Severance pay is a form of compensation for employees who experience job loss due to circumstances beyond their control, such as termination without cause, layoffs, or company closures. It provides a financial cushion to help employees during the transitional period between jobs.

  • Eligibility for Severance Pay: The eligibility for Severance pay can vary based on several factors, including Employment Laws, collective agreements, and individual Employment Contracts. Employees terminated without cause or experience a significant change in their employment conditions may be eligible for severance pay. The length of service with the employer often plays a role in determining eligibility.
  • Calculation of Severance Pay: The calculation of Severance pay can be complex and depends on various factors. Common considerations include the length of the employee’s service, age, position and salary, and any contractual agreements or legal requirements in place. Legal Professionals can assist in ensuring that the calculation of Severance pay aligns with the applicable laws and agreements.

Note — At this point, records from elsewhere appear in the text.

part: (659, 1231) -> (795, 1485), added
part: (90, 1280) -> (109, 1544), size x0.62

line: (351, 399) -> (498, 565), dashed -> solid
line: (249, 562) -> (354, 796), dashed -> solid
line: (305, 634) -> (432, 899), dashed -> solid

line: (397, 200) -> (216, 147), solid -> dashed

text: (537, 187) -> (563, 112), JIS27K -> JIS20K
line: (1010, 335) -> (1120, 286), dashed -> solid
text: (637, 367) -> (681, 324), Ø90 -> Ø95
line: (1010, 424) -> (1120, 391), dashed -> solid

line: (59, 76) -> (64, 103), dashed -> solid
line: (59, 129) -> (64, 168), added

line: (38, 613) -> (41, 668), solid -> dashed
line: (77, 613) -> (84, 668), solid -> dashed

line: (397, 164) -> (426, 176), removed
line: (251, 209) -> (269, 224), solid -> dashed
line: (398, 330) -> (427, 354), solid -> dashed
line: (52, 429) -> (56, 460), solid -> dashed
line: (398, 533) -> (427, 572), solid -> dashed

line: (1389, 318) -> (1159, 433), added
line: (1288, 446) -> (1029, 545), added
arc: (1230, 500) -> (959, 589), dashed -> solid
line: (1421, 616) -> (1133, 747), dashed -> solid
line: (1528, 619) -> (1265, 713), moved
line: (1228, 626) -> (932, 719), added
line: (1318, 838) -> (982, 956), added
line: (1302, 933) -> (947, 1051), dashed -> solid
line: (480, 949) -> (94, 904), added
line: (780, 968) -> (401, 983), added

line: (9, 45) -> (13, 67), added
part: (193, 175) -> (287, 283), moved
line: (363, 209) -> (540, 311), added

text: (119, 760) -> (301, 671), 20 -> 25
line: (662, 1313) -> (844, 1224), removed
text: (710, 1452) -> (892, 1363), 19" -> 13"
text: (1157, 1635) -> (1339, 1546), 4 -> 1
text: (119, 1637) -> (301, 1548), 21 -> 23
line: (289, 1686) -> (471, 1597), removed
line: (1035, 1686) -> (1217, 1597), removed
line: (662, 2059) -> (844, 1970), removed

  • Legal Considerations for Severance Pay: Employment contracts play a crucial role in determining severance pay entitlements. Each Province and Territory in Canada has its own Legislation that sets out the minimum requirements for Severance pay. It is important to consult these Laws and any applicable agreements to understand employers’ Legal obligations and employees’ rights regarding Severance pay.

Being aware of the Employment Standards Legislation, collective agreements, and individual Employment Contracts that apply to our situation enables us to understand employers’ and employees’ minimum requirements and obligations. Seeking Legal advice and representation when necessary can provide valuable support, ensuring our interests are protected and helping us pursue appropriate legal remedies if required.